* **Task statement**
Exclude all pictures from your copy of the data below, which should otherwise match exactly.

══ Given data ══

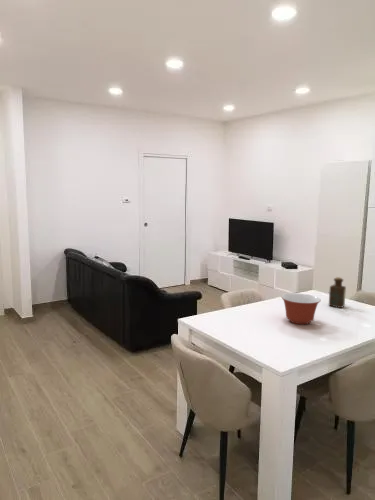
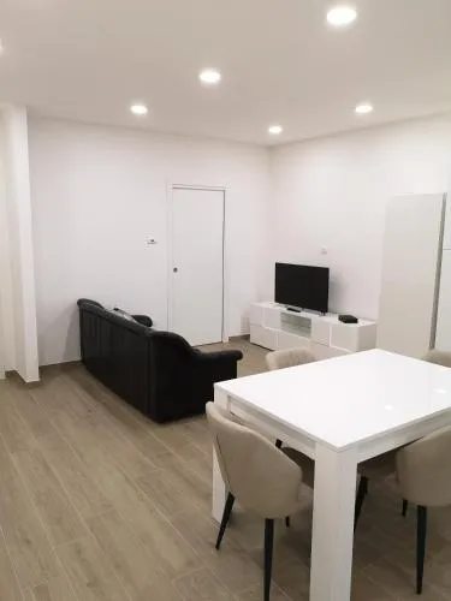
- bottle [328,276,347,309]
- mixing bowl [280,292,322,325]
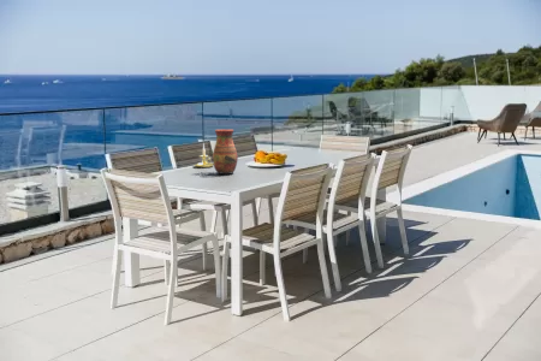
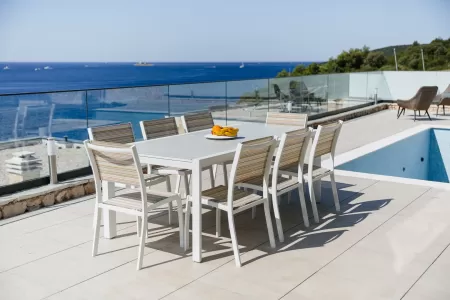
- vase [212,129,239,176]
- candle holder [194,142,214,168]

═══

* **Response**
- bottle [328,276,347,309]
- mixing bowl [280,292,322,325]
- vase [212,129,239,176]
- candle holder [194,142,214,168]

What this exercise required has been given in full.